Analysis¶

Loudness metering, spectral features, pitch detection, onset detection, and resampling.

Usage examples¶

Loudness metering¶

from nanodsp import analysis
from nanodsp.buffer import AudioBuffer

buf = AudioBuffer.from_file("input.wav")

# Measure integrated loudness (ITU-R BS.1770-4)
lufs = analysis.loudness_lufs(buf)
print(f"Loudness: {lufs:.1f} LUFS")

# Normalize to -14 LUFS (streaming target)
normalized = analysis.normalize_lufs(buf, target_lufs=-14.0)

Spectral features¶

# Brightness tracking
centroid = analysis.spectral_centroid(buf, window_size=2048)

# Spectral spread
bandwidth = analysis.spectral_bandwidth(buf)

# High-frequency rolloff (85th percentile)
rolloff = analysis.spectral_rolloff(buf, percentile=0.85)

# Onset-correlated spectral change
flux = analysis.spectral_flux(buf, rectify=True)

▶ [What is required]: Transcribe the audio analysis page, starting with "lufs = analysis.loudness_lufs(buf)" and going on through "centroid = analysis.spectral_centroid(buf, window_size=2048)".

▶ [Recorded information]:
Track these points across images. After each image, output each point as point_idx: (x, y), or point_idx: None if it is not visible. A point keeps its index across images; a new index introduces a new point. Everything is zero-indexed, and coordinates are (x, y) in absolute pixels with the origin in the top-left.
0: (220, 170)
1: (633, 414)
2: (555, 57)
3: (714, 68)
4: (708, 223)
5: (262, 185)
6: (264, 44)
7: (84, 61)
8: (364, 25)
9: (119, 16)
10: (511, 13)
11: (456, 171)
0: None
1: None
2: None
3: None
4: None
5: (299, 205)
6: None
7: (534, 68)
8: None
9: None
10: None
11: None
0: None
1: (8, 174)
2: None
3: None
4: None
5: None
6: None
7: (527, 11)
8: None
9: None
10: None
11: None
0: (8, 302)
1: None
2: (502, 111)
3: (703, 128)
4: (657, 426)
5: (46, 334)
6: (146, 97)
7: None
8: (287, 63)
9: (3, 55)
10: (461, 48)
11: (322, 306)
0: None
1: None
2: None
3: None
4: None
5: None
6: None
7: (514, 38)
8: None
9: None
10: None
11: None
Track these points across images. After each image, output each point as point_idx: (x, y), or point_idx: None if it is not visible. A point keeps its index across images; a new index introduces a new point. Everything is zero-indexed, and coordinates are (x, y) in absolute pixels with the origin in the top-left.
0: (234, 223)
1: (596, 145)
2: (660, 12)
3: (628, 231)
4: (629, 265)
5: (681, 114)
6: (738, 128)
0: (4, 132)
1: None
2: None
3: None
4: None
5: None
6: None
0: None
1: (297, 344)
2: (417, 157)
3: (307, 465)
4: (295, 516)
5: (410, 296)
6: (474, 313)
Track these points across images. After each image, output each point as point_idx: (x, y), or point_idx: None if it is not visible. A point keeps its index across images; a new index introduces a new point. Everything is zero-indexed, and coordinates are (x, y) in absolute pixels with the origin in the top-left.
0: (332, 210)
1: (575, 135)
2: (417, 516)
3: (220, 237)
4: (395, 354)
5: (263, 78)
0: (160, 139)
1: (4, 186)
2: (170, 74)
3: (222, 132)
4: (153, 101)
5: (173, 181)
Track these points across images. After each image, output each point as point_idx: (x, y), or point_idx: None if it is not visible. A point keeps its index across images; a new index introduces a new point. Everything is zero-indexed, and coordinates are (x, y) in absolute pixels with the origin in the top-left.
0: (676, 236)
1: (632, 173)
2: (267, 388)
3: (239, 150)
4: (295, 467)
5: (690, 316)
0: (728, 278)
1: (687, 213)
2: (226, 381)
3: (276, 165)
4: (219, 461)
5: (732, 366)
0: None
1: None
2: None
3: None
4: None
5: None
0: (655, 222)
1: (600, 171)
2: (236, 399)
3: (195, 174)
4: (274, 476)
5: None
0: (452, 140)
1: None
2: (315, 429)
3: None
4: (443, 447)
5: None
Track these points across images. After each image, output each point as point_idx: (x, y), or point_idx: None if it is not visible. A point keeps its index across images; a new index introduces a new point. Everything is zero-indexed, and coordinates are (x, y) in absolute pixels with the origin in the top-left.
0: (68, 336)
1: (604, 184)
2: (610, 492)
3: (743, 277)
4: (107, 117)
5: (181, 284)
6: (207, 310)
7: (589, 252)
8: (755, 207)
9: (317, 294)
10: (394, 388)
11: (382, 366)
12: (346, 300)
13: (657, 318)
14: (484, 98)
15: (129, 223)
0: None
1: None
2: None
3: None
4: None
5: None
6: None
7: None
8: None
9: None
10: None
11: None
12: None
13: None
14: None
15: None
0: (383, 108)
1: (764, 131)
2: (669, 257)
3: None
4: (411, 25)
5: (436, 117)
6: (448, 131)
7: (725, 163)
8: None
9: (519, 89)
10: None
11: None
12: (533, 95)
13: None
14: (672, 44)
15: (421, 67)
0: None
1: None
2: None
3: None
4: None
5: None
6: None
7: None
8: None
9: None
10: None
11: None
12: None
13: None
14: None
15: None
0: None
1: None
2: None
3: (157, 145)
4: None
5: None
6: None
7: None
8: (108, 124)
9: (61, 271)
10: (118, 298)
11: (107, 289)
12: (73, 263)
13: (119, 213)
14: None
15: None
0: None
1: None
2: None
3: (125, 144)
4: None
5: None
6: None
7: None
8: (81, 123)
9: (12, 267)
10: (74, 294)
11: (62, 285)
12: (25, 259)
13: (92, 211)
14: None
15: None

▶ [Written answer]:
lufs = analysis.loudness_lufs(buf)
print(f"Loudness: {lufs:.1f} LUFS")

# Normalize to -14 LUFS (streaming target)
normalized = analysis.normalize_lufs(buf, target_lufs=-14.0)

Spectral features¶

# Brightness tracking
centroid = analysis.spectral_centroid(buf, window_size=2048)